Until two weeks ago, due to the turmoil in the management and the disbandment of various clubs, the competition system and the number of participating teams for the new year have not yet been determined.
Dreyer said that this is unimaginable in any semi-professional league in the world, let alone the Chinese Super League, which was determined to become one of the top leagues in the world.
“Only five years ago, the managers of the Premier League were saying, we need to watch China, its financial strength may enable it to compete at a world-class level,” Dreyer said, and now the vision feels like a “Light Years Away”.
In this context, the 2023 Chinese Super League just announced that it will start on April 15 a week ago, and the number of participating teams originally planned to increase to 18 remains at 16.

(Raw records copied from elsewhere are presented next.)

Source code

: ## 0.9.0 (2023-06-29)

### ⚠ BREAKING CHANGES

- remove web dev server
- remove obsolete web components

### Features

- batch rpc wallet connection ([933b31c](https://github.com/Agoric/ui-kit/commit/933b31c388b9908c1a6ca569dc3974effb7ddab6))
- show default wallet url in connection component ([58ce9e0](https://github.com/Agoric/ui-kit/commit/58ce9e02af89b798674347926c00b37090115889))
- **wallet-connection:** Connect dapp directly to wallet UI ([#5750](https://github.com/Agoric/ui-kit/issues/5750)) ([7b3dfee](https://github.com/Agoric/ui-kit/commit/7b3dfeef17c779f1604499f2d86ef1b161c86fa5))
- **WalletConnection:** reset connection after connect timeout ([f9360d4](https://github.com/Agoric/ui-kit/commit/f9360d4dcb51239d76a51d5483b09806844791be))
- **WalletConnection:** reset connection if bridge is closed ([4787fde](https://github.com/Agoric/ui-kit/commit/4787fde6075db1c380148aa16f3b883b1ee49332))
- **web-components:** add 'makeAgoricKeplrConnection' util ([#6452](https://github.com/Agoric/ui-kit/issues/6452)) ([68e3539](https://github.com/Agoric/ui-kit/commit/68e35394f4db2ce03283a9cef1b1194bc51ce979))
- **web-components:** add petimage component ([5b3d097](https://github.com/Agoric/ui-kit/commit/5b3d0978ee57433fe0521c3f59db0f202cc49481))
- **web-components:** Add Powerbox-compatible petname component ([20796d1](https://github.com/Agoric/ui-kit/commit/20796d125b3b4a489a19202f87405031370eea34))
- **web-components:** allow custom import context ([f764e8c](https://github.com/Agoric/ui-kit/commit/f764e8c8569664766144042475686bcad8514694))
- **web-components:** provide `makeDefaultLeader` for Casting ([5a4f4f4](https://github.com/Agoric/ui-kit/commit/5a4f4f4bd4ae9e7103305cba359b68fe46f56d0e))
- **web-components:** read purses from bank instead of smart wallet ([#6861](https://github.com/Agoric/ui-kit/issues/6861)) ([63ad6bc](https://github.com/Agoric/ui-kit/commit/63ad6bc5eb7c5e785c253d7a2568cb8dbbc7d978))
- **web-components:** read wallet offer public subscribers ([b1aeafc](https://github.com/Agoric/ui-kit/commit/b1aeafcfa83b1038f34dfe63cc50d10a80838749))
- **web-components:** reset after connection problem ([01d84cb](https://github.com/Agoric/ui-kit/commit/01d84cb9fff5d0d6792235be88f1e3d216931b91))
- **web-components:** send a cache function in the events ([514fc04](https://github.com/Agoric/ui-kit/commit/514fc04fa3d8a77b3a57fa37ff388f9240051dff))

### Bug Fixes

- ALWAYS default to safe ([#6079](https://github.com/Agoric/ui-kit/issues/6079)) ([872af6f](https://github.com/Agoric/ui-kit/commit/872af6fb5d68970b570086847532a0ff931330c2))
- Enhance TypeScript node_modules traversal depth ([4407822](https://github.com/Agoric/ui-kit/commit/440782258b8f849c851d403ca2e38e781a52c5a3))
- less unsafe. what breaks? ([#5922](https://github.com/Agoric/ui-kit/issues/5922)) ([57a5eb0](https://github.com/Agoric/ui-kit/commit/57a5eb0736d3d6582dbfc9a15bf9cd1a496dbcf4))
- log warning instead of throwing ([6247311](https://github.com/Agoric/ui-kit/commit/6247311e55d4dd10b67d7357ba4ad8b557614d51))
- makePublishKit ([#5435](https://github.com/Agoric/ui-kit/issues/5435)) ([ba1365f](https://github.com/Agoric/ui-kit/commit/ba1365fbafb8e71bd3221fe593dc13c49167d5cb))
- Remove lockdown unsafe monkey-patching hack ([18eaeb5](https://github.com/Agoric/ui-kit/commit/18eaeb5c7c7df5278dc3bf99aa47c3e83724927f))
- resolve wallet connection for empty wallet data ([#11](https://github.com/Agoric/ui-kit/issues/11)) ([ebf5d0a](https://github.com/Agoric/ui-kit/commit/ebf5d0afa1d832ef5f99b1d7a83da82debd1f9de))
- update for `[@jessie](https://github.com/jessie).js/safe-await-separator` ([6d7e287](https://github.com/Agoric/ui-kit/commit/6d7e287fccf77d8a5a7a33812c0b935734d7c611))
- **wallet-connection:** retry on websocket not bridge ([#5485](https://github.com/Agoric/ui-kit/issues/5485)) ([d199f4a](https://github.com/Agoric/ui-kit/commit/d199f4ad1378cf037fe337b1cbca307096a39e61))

In the hasty and chaotic situation, the new season of the Chinese Football League is still full of unknowns from the outside world.
Dreyer said that it is worrying that corruption is still happening, but excessive administrative intervention may be the biggest resistance to Chinese football.
He believes that the anti-corruption that is currently taking place is more likely to reflect a policy shift-following the success of the Winter Olympics, more resources may be withdrawn from football and redirected to the traditional Olympic gold medal sport .
Eight years following the introduction of the reform plan, the situation facing Chinese football is similar to that in 2011. At that time, the Chinese football world had just experienced an unprecedented anti-corruption storm, and Vice President Xi Jinping, who had not yet become the top leader, publicly stated that he was a football player. Fans, will be committed to promoting the development of Chinese football.
“What we’re left with now is to get back where we started,” Dreyer said.